By Winnie Kamau

NAIROBI – On a cold morning in Kenya’s capital, young people, government officials, business leaders, and development partners gathered to unveil what many hope could become a blueprint for tackling one of Africa’s most persistent challenges: youth unemployment.

Kenya has launched a private sector-led dual Technical and Vocational Education and Training (TVET) curriculum that places employers at the centre of skills development. Under the new model, students spend 75 percent of their training in the workplace and 25 percent in the classroom, a shift designed to ensure graduates leave school with practical, job-ready skills.

More than 60 Kenyan companies helped design the curriculum in collaboration with the National Industrial Training Authority (NITA). 

Speaking at the launch, which coincided with the Youth Skills Development Forum in Nairobi, Shadrack Mwadime, Kenya’s principal secretary for labour and skills development, said the approach could also strengthen Kenya’s attractiveness to investors.

Shadrack Mwadime, Kenya’s principal secretary for labour and skills development.

 

“Now that we have the private sector-led dual system, I believe that when we market Kenya to the world, investors will come. The kind of skills they are looking for will be provided by our institutions, and Kenya will therefore be a conducive environment for investment.”

The stakes are high not only for Kenya but for the continent. According to Anirban Bhowmik, Director for Central, East, and Southern Africa at Swisscontact, Africa faces an unprecedented employment challenge.

“Across the continent, nearly 20 million young Africans join the workforce annually. Every year, more than one million young people enter Kenya’s labour market.”

“But our economy is only able to absorb 300,000. And I’m making reference to both the public and the private sector. The public sector absorbs about 200,000. Then the private sector is only able to absorb 100,000. So we are going back to the drawing board, and we are serious about this. We want to crack our brains and find out where the problem is. How come 700,000 young people slip through our fingers? They are unable to secure employment.” Kenya’slabour and skills development principal secretary painted a stark picture of Kenya’s labour market.

Mr. Bhowmik warned that the issue goes far beyond labour statistics.

“The 2026 Africa Youth Employment Outlook underscores the unprecedented scale of job creation required. Youth unemployment is not merely a labour statistic. It puts lives, families, and communities at risk; it is the biggest barrier to prosperity and a significant contributor to social instability. Governments cannot hire their way out of this challenge. Development partners cannot fund their way out of it. Only thriving enterprises can create durable employment.
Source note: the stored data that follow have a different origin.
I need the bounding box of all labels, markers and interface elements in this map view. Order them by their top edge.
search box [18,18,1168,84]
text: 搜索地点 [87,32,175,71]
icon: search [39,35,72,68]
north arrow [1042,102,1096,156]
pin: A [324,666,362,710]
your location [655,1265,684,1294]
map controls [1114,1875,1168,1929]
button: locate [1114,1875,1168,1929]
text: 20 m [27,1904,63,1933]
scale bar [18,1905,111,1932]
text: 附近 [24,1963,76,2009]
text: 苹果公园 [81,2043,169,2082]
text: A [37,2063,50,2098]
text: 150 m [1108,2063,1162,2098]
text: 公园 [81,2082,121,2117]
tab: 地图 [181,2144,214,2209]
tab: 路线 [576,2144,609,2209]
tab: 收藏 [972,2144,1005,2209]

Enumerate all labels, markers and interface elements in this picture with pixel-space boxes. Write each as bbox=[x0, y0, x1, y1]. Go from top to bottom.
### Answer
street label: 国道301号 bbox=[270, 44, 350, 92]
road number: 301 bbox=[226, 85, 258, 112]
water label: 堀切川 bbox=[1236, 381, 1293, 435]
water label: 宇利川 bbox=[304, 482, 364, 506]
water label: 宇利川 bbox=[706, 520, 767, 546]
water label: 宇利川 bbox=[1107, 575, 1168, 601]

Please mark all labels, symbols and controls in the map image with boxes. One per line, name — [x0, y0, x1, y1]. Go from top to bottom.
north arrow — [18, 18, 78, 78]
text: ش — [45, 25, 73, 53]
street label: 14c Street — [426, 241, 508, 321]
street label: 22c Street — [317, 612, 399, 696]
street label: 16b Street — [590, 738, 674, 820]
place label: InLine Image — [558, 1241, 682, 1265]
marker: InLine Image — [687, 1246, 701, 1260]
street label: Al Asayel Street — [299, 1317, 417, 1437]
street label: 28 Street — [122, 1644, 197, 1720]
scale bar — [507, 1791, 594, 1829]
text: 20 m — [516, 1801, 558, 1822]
Investors follow skills, productivity and reliability.”

Development partners say the solution lies in aligning training more closely with industry needs. Mirko Giulietti, Switzerland’s ambassador to Kenya, Eritrea, Rwanda, Somalia, and Burundi, said private sector leadership is essential.

“In Switzerland, roughly two-thirds of young people choose an apprenticeship over a university pathway after completing compulsory schooling. They spend three to four days a week learning on the job inside a real company and one to two days in a vocational school. They are employed, they are paid, and by 18 or 19, they hold a nationally recognised qualification. The result is a youth unemployment rate of 8.8 per cent, compared with 16.6 per cent across the European Union.”

The programme draws inspiration from Switzerland’s dual vocational training model, adapted locally through the PropelA initiative implemented by Swisscontact. The pilot programme, developed in partnership with industry and NITA, focuses on trades critical to Kenya’s infrastructure expansion, including electrical installation and plumbing.

The programme aims to address a striking paradox in Kenya’s economy. Even as the country expands infrastructure across transport, housing, and agriculture, technical skills remain scarce. The construction sector alone is valued at more than KES 2 trillion, yet Kenya has only 2,000 certified plumbers, masons, and painters compared with 5,000 engineers.

Across the wider economy, 55 percent of informal-sector firms report difficulty finding skilled workers, according to the Ministry of Labour. For Sharon Mosin, Swisscontact’s country director in Kenya, the core problem lies in the disconnect between education systems and the labour market.

“Our education and training systems have expanded access significantly, but expansion has not always translated into relevance. Employers consistently report difficulty finding job-ready candidates, while graduates struggle to find work. This is not because young people lack potential; it is because the skills demanded by a rapidly evolving economy are not always aligned with what is being taught.”

Industry groups say their participation in curriculum design is key. Joyce Njogu, Head of Consulting and Sustainability at the Kenya Association of Manufacturers, said businesses are increasingly involved in shaping national skills policies.

“KAM has supported the development and rollout of several employer-informed dual training curricula that are currently in use within the manufacturing sector. In addition, KAM contributes to the National Dual Training Committee and the Sector Skills Committees under the Ministry of Labour. These platforms allow industry perspectives to inform national skills policies and standards.”

For Kenya, the hope is that placing employers at the centre of training will narrow the gap between education and work and perhaps offer a model for other African countries searching for solutions to the continent’s growing youth employment crisis.